--- WORK INSTRUCTION ---
Return each line in the records that includes the word "Basin".

--- RECORD SET ---
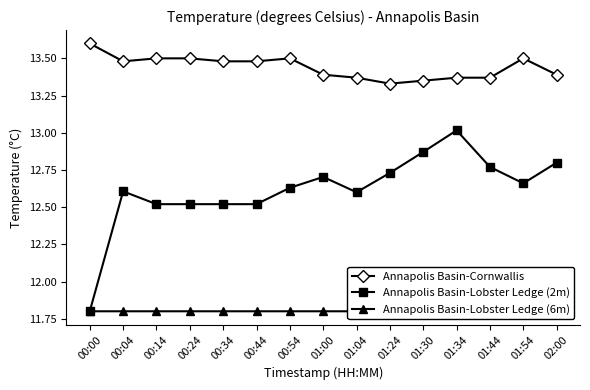

Reading left to right, extract all data points from this chart.

Annapolis Basin-Cornwallis: 00:00=13.6	00:04=13.5	00:14=13.5	00:24=13.5	00:34=13.5	00:44=13.5	00:54=13.5	01:00=13.4	01:04=13.4	01:24=13.3	01:30=13.3	01:34=13.4	01:44=13.4	01:54=13.5	02:00=13.4
Annapolis Basin-Lobster Ledge (2m): 00:00=11.8	00:04=12.6	00:14=12.5	00:24=12.5	00:34=12.5	00:44=12.5	00:54=12.6	01:00=12.7	01:04=12.6	01:24=12.7	01:30=12.9	01:34=13.0	01:44=12.8	01:54=12.7	02:00=12.8
Annapolis Basin-Lobster Ledge (6m): 00:00=11.8	00:04=11.8	00:14=11.8	00:24=11.8	00:34=11.8	00:44=11.8	00:54=11.8	01:00=11.8	01:04=11.8	01:24=11.8	01:30=11.8	01:34=11.8	01:44=11.8	01:54=11.9	02:00=11.9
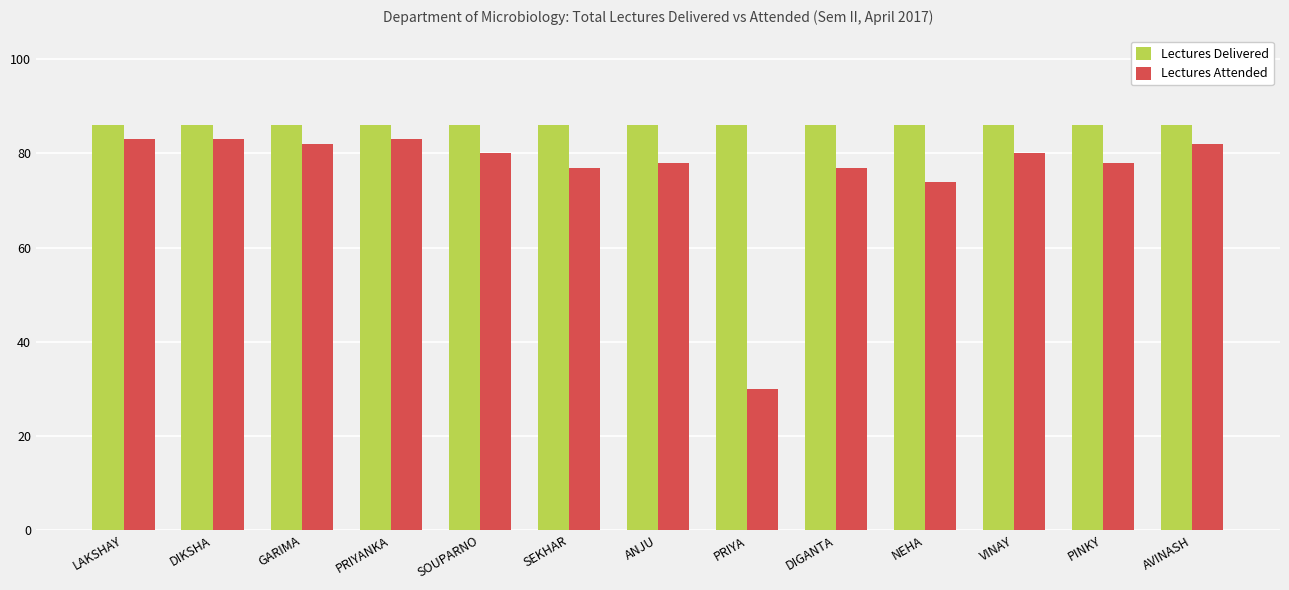

Which series changed the most between VINAY and AVINASH?

Lectures Attended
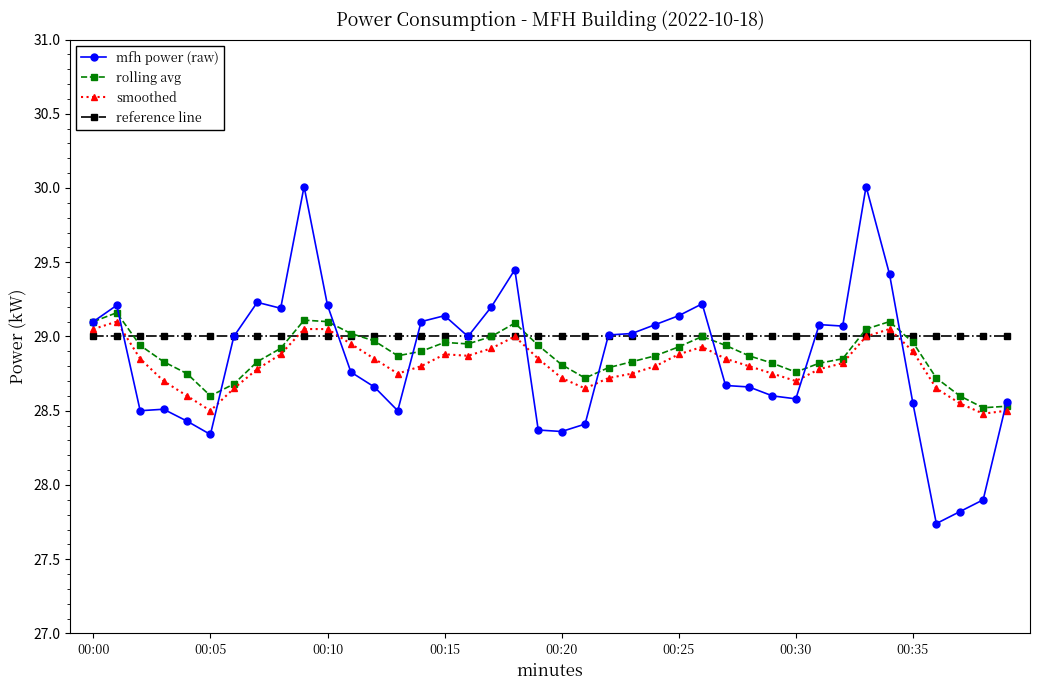

List the series in order of their overall mean, lowest first.

smoothed, mfh power (raw), rolling avg, reference line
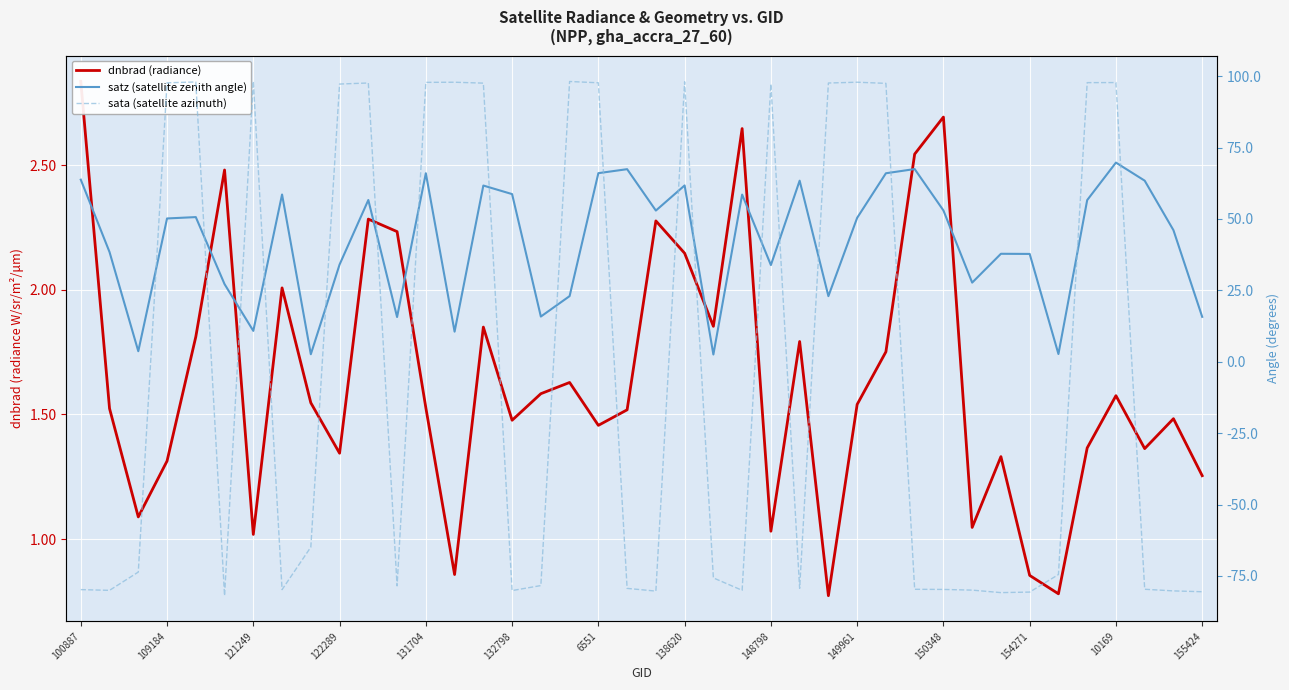

Which series has the largest total across all categories?

satz (satellite zenith angle)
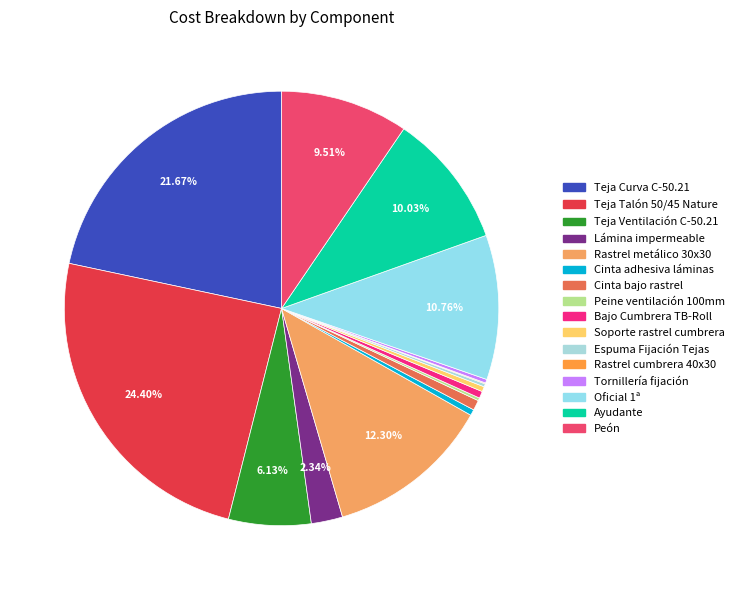

What is the smallest slice in the pie chart?

Rastrel cumbrera 40 x 30 mm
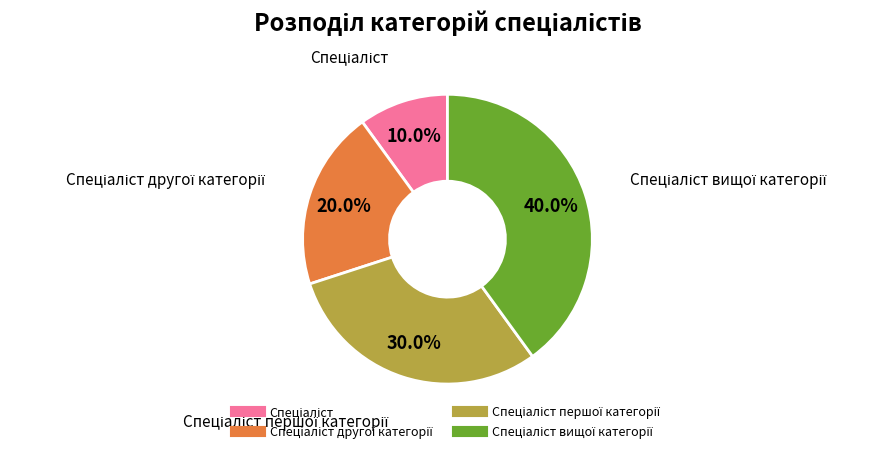

Is there a majority slice in this chart?

No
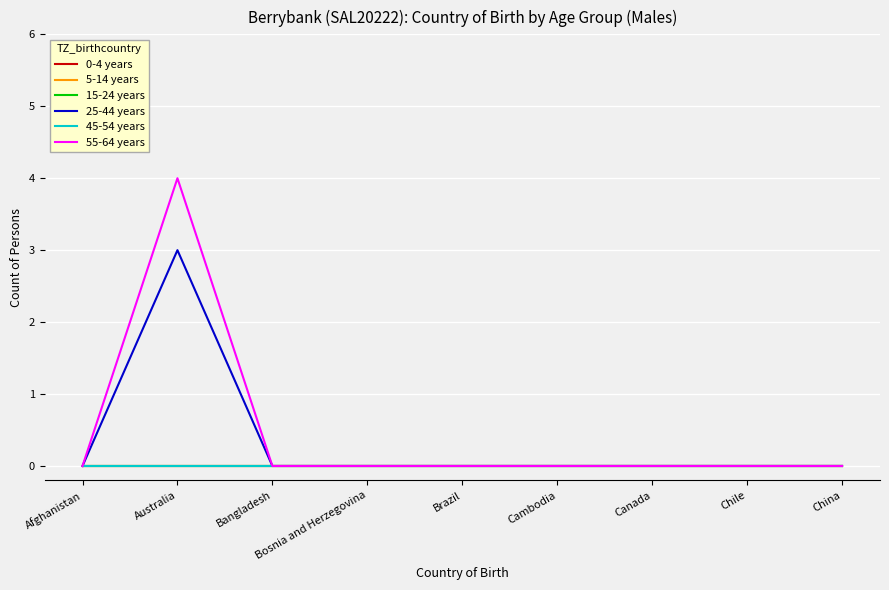

Does the chart display data point markers on the line(s)?

No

--- EXERCISE ANSWER ---
Annapolis Basin-Cornwallis: 00:00=13.6	00:04=13.5	00:14=13.5	00:24=13.5	00:34=13.5	00:44=13.5	00:54=13.5	01:00=13.4	01:04=13.4	01:24=13.3	01:30=13.3	01:34=13.4	01:44=13.4	01:54=13.5	02:00=13.4
Annapolis Basin-Lobster Ledge (2m): 00:00=11.8	00:04=12.6	00:14=12.5	00:24=12.5	00:34=12.5	00:44=12.5	00:54=12.6	01:00=12.7	01:04=12.6	01:24=12.7	01:30=12.9	01:34=13.0	01:44=12.8	01:54=12.7	02:00=12.8
Annapolis Basin-Lobster Ledge (6m): 00:00=11.8	00:04=11.8	00:14=11.8	00:24=11.8	00:34=11.8	00:44=11.8	00:54=11.8	01:00=11.8	01:04=11.8	01:24=11.8	01:30=11.8	01:34=11.8	01:44=11.8	01:54=11.9	02:00=11.9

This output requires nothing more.